“I was sorry I was in the house at the time, as I should have liked to experience the sensation. I should think each shock must have lasted about two minutes, with an interval of five minutes between them.

“After evening school I saw some of those who had been to their gardens on the top of the hill. From their description the earthquake was felt worse up there. Pasi told me he was sitting down on the ground nursing the baby when the first shock came, and he and the baby commenced to bob up and down, and he felt as if he were sitting on something that was giving way with him. When the second shock came, the coconuts on the trees were bobbing up and down, everything was trembling and swaying; a bucket on the ground opposite him was jumping up and down. He thought it was the devil, and that he was bewitched, so he got up and called his wife to come away. Soon they met other frightened people running home. Pasi said he was ‘very glad to hear all man feel him all the same as myself.’

“No doubt the people received a great scare. They were going about in quite a subdued manner for a few days. When Sunday came they were told by Finau that God was angry with them. God has been very angry with them here this year; they were told the same after the hurricane took place.
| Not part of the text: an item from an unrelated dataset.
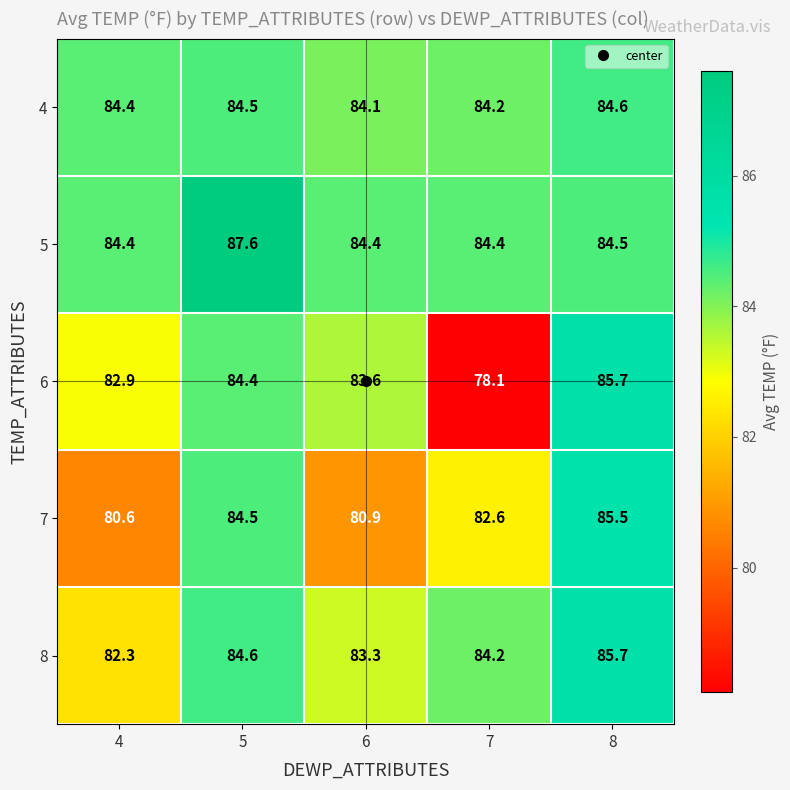

What is the greatest value displayed?

87.6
But then I remember the Princess Alice disaster on the Thames was referred to in the same manner by Mr. Spurgeon at the Tabernacle; so we cannot wonder at the coloured teacher attributing all disasters to the wrath of an offended Deity.

“I had rather an amusing reason given to me why the cyclone of the 4th and 5th of March (1899) happened. There was a crowd of boats anchored in the bay, and a South Sea man wanted to hold a service on the beach, but very few went to hear him pray. Whilst he was praying, some unregenerate nigger had the impiety to play on his concertina. That day the hurricane came. The men who told me this thoroughly believed, since the praying South Sea man had asserted it, that God had sent the hurricane because of that man playing the concertina.

“That is the kind of God they like to have described to them, and no other. Really the South Sea teachers know the kind of God to depict to the native far better than the white missionary does; his God of Love is beyond their comprehension. They look as if they believed in Him, but converse with them, and you find the God of Wrath is their ideal of what God is. He takes the place of Bomai, etc., which they have lost.

“At the opening of the new church at Erub, in September, all the South Sea teachers from the Torres Straits were gathered together. Captain H⸺ had just come across an article in a newspaper, written by some German scientist, that a comet was to appear in the heavens some time in October, and that it would strike our planet on the 5th of November. The Captain described the comet to the Erub Mamoose, who in his turn told the assembled teachers, and they, not unnaturally, went to Captain H⸺ for further information. The Captain, nothing loth, gave them what they wanted, with a practical illustration of how the comet would act when it came in collision with the earth. He got a ball of paper and a stick, making the latter violently strike the ball of paper, which flew some distance away. ‘That,’ said he, ‘is the way our world will go, and I know that Old Nick is preparing his fires for a lot of you fellows now.’

“The teachers held a meeting, and arranged that when each teacher went home to his station he was to appoint three weeks of special prayer, and to beseech God not to allow the comet to destroy the earth. Finau arrived here full of it, and the people with him arrived equally full of influenza through living in over-crowded houses in Darnley.

“On Sunday I went as usual to church. At the close of the service Finau told all the people to remain, as a special service was to be held; so I remained along with the rest.

“After a short interval Finau told them about the comet, and that a very wise man had written in the newspaper that the world was shortly to come to an end. This was true. He then read from the Gospel of Mark, chapter xiii., from which he proved that this was the time all these things were to happen, because this wise man said so in the newspaper.

“He kept on until he had all the people in a proper state of fear. Then he directly referred to me that I knew it was all true, and would happen. I said ‘No.’ He took no notice, but told them that in three weeks’ time, on the 5th of November, if God did not hear their prayers, they would all be destroyed.